:: What you should do ::
How would you render the stretch of items from the line containing "Document page, 1654x1241 pixels." through the line containing "list Octree Recursive" as a JSON list of strings, one per line, with blank lines dropped?

:: Provided records ::
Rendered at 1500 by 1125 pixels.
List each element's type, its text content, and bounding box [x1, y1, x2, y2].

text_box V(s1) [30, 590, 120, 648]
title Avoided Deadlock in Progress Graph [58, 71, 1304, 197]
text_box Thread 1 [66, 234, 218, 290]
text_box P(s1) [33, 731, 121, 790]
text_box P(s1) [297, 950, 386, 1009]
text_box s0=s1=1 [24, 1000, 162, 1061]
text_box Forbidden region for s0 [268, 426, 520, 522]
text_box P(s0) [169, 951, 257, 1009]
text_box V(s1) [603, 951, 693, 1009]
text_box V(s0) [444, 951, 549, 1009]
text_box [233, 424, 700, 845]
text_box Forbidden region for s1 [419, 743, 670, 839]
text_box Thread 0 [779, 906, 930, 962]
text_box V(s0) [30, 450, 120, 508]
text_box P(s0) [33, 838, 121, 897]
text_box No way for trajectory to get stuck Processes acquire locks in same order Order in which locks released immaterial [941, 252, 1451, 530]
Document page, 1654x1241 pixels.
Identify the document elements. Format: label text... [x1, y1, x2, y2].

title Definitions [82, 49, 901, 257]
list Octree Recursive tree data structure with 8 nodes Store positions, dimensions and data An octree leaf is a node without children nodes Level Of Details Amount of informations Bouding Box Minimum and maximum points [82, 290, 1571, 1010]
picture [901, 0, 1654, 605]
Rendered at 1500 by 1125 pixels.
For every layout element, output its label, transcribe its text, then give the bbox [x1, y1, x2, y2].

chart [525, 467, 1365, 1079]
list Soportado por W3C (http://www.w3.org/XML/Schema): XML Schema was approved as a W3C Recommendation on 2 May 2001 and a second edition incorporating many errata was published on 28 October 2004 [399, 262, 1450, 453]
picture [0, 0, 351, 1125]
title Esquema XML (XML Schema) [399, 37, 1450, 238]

:: Solution to this exercise ::
[
  "Document page, 1654x1241 pixels.",
  "Identify the document elements. Format: label text... [x1, y1, x2, y2].",
  "title Definitions [82, 49, 901, 257]",
  "list Octree Recursive tree data structure with 8 nodes Store positions, dimensions and data An octree leaf is a node without children nodes Level Of Details Amount of informations Bouding Box Minimum and maximum points [82, 290, 1571, 1010]"
]